会期:2023年6月3日~2023年7月9日

開場時間:10:00~20:00

料金:一般1,000円 大高生800円

アクセス:JR横浜駅から徒歩約5分

※館内は一部を除いて撮影OK

※終了しました

 

《紛れもない命の光が眼に皮膚に宿る》

 

ひつぞうです。今月の初め、横浜そごうで開催された大森暁生さんの彫刻の世界に触れてきました。大森さんの存在はスーパーリアリズムのアーティストを特集した書籍で知りました。只のリアリズムではありません。空想の生物から仏像に至るまで、どれもが実際に存在して魂を持っているかのような作品でした。以下、鑑賞記です。

 

★ ★ ★

 

今回も会期末ギリギリだった。関東と関西の二重生活の欠点かも知れない。ちょうどバーゲンセールが始まった頃で、開店前のそごうの入り口は、押し寄せた買い物客の群れで埋め尽くされていた。開場と同時にそごう美術館に直行する。今回は(仏像関係を除いて)全て写真撮影OKなのだ。そのため一番乗りする必要があった。

データの内容:
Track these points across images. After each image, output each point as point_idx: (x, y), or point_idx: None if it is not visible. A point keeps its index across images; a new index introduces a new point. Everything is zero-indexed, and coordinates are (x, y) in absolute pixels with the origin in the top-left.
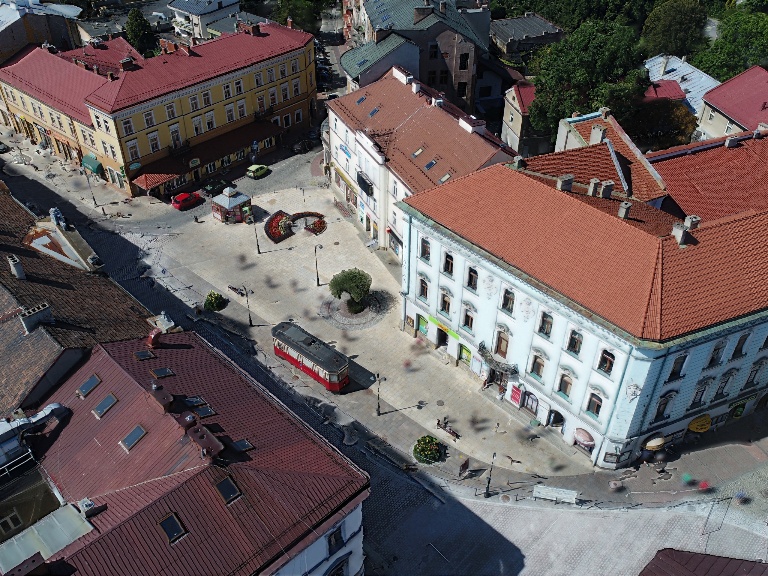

短い問題: 彫刻展の鑑賞記から「大森さんの存在はスーパーリアリズムのアーティストを特集した書籍で知りました。」という一文を英語に訳すこと。

正しい答え: I learned of Mr. Omori through a book that featured super-realist artists.